Several themes recur throughout the short stories in the first half of Asunder. One of these is metafiction, best captured by the title story. In this piece, the prose and purpose are front and center: “Someone in particular wanted to compose a story without characters and details. Without a setting. No themes, no ambiguities…A story without exposition or a conflict or an arc and with nothing at all at stake.” The irony, of course, is that between these musings, there is a story that has all of these disavowed components.

Many of the stories are also styled as “variations on a theme.” These shorts call to mind the piano piece “The Goldberg Variations,” in which a phrase is taken and modified, added to, sped up, slowed down, thoroughly explored—though Lopez’s method is more like Phillip Glass than Bach. For instance, in “Priapism,” a five page story, there are sixteen variants of a situation involving a man with an erection, his wife, children, a bathroom, a dog, a roast in the oven, and the kitchen table. It is baffling and delightful, playful and serious, a gorgeous statement of how prose can be turned inside-out and back again.

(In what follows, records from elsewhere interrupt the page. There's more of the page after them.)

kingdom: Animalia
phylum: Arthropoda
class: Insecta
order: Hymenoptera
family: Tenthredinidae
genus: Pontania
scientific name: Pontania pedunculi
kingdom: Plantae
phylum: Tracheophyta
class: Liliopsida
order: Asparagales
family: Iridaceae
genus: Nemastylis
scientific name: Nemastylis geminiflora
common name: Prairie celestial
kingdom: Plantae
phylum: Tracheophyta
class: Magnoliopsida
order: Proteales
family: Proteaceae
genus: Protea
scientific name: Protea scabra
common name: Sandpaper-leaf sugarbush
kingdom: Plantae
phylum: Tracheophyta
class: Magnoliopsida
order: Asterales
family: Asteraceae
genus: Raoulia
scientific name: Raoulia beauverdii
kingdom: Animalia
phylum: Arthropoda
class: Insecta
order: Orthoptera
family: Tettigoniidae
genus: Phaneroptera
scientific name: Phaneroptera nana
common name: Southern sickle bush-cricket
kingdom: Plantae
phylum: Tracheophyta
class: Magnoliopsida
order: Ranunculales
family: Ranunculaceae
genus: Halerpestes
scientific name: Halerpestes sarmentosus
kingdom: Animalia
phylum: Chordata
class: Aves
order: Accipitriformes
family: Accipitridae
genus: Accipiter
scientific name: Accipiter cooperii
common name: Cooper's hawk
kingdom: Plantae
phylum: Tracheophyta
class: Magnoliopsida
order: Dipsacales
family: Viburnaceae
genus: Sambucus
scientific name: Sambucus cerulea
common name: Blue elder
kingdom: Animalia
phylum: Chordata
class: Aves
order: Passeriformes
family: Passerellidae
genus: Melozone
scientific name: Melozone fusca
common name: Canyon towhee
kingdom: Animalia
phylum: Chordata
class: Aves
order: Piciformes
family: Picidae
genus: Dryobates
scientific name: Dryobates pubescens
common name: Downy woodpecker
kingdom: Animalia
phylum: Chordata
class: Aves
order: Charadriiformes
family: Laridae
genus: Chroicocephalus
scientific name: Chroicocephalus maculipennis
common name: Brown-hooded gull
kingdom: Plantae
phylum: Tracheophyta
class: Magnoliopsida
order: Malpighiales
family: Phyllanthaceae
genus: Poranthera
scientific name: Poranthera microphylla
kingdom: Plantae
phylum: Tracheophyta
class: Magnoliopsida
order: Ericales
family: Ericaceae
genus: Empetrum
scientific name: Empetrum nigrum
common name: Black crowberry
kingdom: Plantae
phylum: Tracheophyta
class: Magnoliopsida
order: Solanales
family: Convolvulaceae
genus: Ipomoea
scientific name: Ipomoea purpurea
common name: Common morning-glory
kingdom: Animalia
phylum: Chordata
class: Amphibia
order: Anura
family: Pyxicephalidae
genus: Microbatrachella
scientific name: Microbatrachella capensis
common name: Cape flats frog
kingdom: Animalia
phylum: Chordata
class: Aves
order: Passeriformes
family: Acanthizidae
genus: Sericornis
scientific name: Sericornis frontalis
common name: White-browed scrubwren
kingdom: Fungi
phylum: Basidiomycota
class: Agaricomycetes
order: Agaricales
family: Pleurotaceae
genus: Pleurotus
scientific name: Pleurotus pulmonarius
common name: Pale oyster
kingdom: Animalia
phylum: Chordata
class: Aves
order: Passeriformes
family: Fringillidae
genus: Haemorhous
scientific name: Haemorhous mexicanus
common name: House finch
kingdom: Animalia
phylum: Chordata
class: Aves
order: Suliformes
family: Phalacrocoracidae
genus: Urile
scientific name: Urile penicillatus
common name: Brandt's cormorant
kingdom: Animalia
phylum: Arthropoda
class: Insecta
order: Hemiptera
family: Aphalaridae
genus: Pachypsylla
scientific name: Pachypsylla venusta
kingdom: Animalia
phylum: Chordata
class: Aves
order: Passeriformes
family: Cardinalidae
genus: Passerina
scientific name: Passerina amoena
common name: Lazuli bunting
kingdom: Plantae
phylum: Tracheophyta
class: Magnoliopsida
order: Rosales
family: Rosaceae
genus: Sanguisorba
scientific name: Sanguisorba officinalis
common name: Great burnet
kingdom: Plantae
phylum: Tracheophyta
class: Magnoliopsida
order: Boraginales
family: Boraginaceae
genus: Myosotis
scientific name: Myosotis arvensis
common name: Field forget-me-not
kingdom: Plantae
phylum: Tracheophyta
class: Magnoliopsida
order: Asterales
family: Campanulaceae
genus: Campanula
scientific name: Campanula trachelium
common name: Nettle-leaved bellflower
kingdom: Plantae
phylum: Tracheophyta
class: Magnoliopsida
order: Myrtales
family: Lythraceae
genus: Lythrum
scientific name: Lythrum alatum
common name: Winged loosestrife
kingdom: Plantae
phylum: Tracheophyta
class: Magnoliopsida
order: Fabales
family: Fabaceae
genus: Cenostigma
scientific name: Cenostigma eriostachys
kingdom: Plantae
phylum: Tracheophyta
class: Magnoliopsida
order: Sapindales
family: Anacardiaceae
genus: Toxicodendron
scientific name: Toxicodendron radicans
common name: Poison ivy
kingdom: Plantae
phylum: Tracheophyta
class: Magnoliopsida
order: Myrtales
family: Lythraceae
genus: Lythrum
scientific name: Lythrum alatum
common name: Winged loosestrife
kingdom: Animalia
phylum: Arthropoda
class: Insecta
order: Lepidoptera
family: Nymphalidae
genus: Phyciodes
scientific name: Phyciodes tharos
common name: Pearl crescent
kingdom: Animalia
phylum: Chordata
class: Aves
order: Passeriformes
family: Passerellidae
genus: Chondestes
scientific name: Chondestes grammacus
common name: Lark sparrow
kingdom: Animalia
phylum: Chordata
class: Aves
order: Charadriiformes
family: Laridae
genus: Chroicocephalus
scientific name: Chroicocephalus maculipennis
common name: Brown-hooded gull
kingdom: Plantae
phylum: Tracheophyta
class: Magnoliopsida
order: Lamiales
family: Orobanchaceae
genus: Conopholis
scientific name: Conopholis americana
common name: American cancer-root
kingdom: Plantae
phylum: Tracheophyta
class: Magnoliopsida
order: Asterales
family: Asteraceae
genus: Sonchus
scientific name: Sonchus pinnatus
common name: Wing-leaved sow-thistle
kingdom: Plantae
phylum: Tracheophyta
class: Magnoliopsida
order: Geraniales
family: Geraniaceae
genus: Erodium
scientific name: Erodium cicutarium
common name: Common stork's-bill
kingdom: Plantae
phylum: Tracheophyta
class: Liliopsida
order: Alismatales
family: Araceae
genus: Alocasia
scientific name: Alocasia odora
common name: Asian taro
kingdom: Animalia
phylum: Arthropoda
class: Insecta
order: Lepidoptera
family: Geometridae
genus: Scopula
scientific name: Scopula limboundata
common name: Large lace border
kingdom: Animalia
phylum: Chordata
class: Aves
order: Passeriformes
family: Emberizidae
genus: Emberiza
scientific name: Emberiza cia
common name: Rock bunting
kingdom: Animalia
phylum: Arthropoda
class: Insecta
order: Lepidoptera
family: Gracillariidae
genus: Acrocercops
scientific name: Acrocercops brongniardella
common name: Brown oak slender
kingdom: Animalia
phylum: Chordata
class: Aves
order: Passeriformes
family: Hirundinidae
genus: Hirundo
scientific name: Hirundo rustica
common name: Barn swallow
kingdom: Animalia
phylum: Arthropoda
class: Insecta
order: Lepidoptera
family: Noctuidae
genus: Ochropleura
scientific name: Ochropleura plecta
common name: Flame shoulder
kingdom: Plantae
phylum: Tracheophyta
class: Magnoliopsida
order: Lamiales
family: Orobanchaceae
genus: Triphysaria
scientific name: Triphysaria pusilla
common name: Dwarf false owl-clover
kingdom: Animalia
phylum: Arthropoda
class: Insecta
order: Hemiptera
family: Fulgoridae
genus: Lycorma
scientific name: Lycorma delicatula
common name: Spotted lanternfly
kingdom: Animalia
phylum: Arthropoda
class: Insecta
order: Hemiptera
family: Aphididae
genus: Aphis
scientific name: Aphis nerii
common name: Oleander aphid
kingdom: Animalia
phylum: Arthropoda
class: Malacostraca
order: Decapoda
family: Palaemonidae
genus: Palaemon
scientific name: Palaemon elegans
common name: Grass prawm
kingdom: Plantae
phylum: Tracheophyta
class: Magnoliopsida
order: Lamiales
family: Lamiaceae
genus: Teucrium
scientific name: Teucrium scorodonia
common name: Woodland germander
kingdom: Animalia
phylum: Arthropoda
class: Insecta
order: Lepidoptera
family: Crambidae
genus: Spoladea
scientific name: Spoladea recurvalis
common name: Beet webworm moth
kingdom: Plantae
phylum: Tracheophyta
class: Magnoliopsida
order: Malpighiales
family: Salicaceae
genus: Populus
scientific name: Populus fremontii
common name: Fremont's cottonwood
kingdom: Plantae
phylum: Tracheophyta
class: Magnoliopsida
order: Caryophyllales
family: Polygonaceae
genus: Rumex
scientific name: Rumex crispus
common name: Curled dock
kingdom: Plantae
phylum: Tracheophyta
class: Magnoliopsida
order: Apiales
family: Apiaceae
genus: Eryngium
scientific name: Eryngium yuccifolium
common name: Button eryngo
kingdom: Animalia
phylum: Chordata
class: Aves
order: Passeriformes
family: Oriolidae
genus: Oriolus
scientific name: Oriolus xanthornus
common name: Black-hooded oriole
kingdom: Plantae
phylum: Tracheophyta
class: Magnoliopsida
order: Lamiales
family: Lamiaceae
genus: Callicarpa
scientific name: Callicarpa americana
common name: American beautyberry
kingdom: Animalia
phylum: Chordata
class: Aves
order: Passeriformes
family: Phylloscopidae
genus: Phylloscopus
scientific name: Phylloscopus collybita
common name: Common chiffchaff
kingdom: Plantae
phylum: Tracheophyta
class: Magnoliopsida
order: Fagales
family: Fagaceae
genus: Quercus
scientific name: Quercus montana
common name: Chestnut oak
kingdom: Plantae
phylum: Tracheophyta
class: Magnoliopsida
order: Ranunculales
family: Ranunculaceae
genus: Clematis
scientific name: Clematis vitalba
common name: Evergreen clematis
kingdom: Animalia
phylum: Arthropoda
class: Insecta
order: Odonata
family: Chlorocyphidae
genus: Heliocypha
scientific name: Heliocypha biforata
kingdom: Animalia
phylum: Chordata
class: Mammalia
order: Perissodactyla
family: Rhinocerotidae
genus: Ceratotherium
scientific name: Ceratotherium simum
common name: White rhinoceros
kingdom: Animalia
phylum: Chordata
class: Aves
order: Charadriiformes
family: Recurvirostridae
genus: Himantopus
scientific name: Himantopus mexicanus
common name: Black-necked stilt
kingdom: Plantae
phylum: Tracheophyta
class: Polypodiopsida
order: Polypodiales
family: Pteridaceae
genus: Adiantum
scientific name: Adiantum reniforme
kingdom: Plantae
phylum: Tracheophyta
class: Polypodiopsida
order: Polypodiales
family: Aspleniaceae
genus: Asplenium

For this reader, the novella-in-shorts, titled “The Trees Underground,” was not as engaging as the first half of the collection. Centered around a first-person narrator whose job is shepherding blind people, the stories explore how “the blindsters,” mostly Blind Betty and Pity Jimmy, navigate and understand the world. The plot, as well as the setting, fails to fully materialize. It is the language that brings the novella to life, particularly the speech of Blind Betty, who creates her own verbal sets, such as: “Blind Betty says Yes married No instead of Maybe So.” Once Lopez establishes a few of these idiosyncrasies of speech, the stories have a tremendous texture to them. But the spirited buoyancy of language can only support so much weight, and in other areas, the novella sags.

Admirers of the short-short form will appreciate this collection. With perfection in phrasing and attention to the minutiae of prose, Asunder presents a model for how new the English language can seem. There is nothing tried or tired here.